*Exercise task 1*.
Transcribe the Infrastructure as Code text word for word, taking everything from "The introduction of virtualization" down to "a timely fashion.".
*Exercise task 2*.
Answer these questions using the Infrastructure as Code text:
(a) When new code is delivered, what does the configuration management set of instructions automatically create?
(b) From what perspective was Chef developed?
(c) In what language is Ansible's infrastructure configuration code written?
*Exercise task 3*.
Take the Infrastructure as Code text further, writing on from the point where it stops.

The introduction of virtualization enabled the process to be expedited with regards to the phase of creating and bringing up to date a test server that would mirror the live environment, yet the process was manual, meaning a human would have to create and update the machine accordingly and in a timely fashion.
With the introduction of DevOps, the process became even more “agile” due to the addition of automation in the Server Virtualization and Testing phases, replacing human intervention.
To summarize, in the past several man-hours and human resources were required to complete the software deployment cycle (Developers, Systems Administrators, Database Administrators, Operation Testers), while now it is possible to have the developer complete all tasks:
- The developer writes down the application code plus configuration management related instructions that will trigger actions from the virtualization environment, and other environments such as the database, appliances, testing tools, delivery tools, and more.
- Upon new code delivery, the configuration management set of instructions will automatically create a new virtual test environment with an application server plus database instance that exactly mirror the live operational environment structure, both in terms of service packs and versioning as well as live data that is transferred to such virtual test environment. This is the Infrastructure as Code part of the process.
- Then a set of tools will perform necessary compliance tests and error identification & resolution. The new code is then ready for deployment to the live IT environment.
Current State of Infrastructure as Code
The general IaC concept, as well as available tools, has reached a very mature state with a lot of organizations having defined their roadmaps for adopting it.
There are now a number of tools available to adopt Infrastructure as Code with and the right tool will differ for every Infrastructure or DevOps team. The available tools differ widely in usage and functionality so below is a high level overview of some of the most popular tools available for building and managing your IaC. Software forums and GitHub issue pages are packed with information, documentation and people willing to assist and therefore adopting IaC is much easier than it historically was.
Chef was developed under the perspective of enabling fast collaboration amongst team members and is, therefore, a DevOps context focused support asset while Puppet has evolved targeting sheer processes automation making it useful for the fast creation of new infrastructure as per client requirements.
Although not specifically an IaC tool, Ansible, an Open Source and popular configuration management tool, does have the required modules to build Infrastructure in a number of cloud and on premises providers. Whilst not cloud agnostic, Ansible does support multiple cloud providers.
Ansible is an agent less tool that operates over SSH (linux) or WinRM (windows) with the Infrastructure configuration code being written in YAML. Ansible is not stateful and is therefore it’s main purpose is for creation of the infrastructure and not management of.
Great for Configuration Management, not so great for building and managing cloud and on-premise infrastructure.

*Supplied information*.
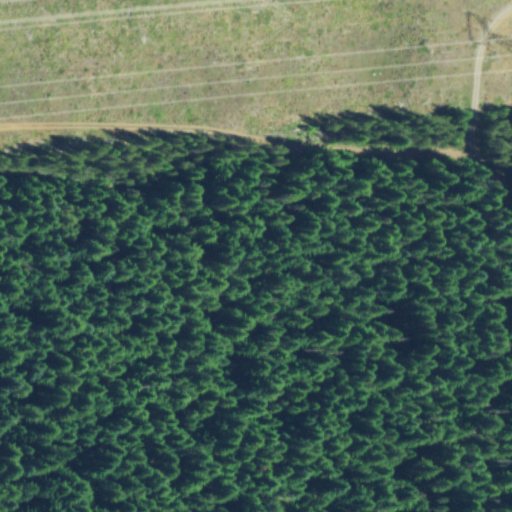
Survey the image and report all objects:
road: (472, 102)
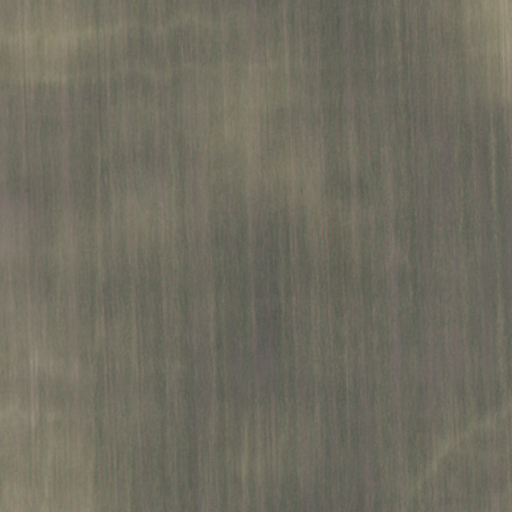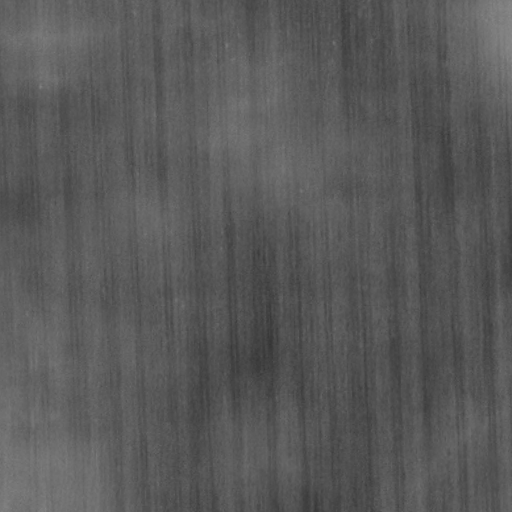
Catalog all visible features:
crop: (256, 255)
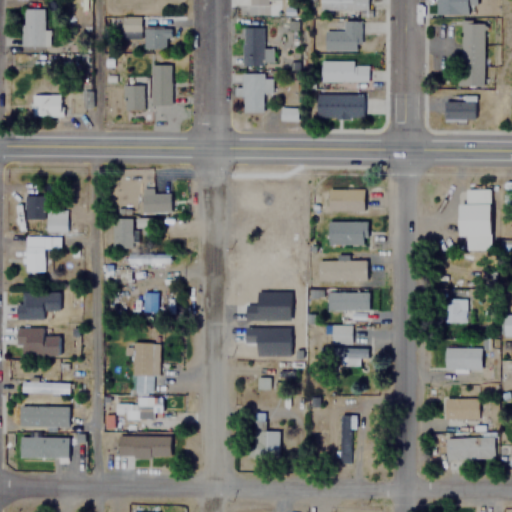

*Written response 1*.
The introduction of virtualization enabled the process to be expedited with regards to the phase of creating and bringing up to date a test server that would mirror the live environment, yet the process was manual, meaning a human would have to create and update the machine accordingly and in a timely fashion.

*Written response 2*.
(a) A new virtual test environment with an application server plus database instance that exactly mirror the live operational environment structure.
(b) The perspective of enabling fast collaboration amongst team members.
(c) YAML.

*Written response 3*.
Terraform is an Open Source, stateful, multi vendor Infrastructure as Code tool that codifies API’s into Terraform configuration files to allow teams to build and manage wide scale infrastructure estates with software delivery principles. Whilst not cloud agnostic, Terraform is multi cloud compatible whilst additionally supporting vendors who provide SaaS services or Container Orchestration tools e.g. StatusCake and Kubernetes.
Terraform is widely supported by most common cloud and DevOps tooling and the Terraform Module Repository has a great deal of pre-written terraform modules which you can simply populate with your input variables to build and manage your infrastructure. When building and maintaining infrastructure Terraform requires approval before applying destructive changes, adding a safety net incase of “bad” IaC causing undesired outcomes.
When moving from a previously non IaC environment, it is possible to import your existing resources into Terraform for continue management however this is a very manual and time consuming task – but possible nonetheless.
Amazon Web Services specific Infrastructure as Code tool, written in JSON and run via the AWS Console or AWS CLI allows you to build and manage your infrastructure as code in AWS. Obviously, not multi cloud however does offer the best AWS support whilst still being a stateful IaC tool. AWS provides a lot of templates that can be used to get started with CloudFormation so it’s pretty easy to get up and running.
ARM templates are Microsoft Azure’s implementation of IaC and allow you to provision Microsoft Azure resources using a Declarative template. Not stateful and not Multi Cloud – simply good for building infrastructure and not managing it moving forwards.
Benefits of Infrastructure as Code
Some of the major benefits of Infrastructure as Code are:
- Reducing Shadow IT – Much of the shadow IT within organizations is due to the inability of IT departments to provide satisfactory and timely answers to operational areas concerning IT infrastructure and systems enhancements. Shadow IT poses significant security risks as well as potential unforeseen costs for the organization. Enabling a fast response to new IT requirements through IaC assisted deployment not only assures higher security and compliance with corporate IT standards, but is also helpful with budgeting and cost allocation.
- Improving Customer Satisfaction – Being able to deliver a quality service component within a short period of time contributes to customer satisfaction and improved perception of IT within an organization (as measured by Net Promoter Score or other method).
- OPEX reduction – If a company can configure and deploy a fully tested and compliant new IT Infrastructure asset within a matter of minutes either with minimal or even no human intervention, this represents a colossal saving in work time and security-related financial risk potential.
- CAPEX reduction – Being able to have a developer accomplish on her own the tasks of several team members, particularly in the context of DevOps, will significantly improve the project CAPEX.
- Standardization – When the creation of new infrastructure is coded there is the assurance of a consistent set of instructions and standardization. Manual configurations are prone to errors and minor changes which can create ever so slight differences that over time represent major nonconformities with the standard (and technical debt).
- Safer Change Management – Standardization assurance enables safer changes to take place, with lower deviation rates.
- Application of Software Delivery Principles – Ability to promote and use Software Delivery principles, such as version control, peer programming, and code reviews to Infrastructure results in fewer un-planned outages and better change history tracking.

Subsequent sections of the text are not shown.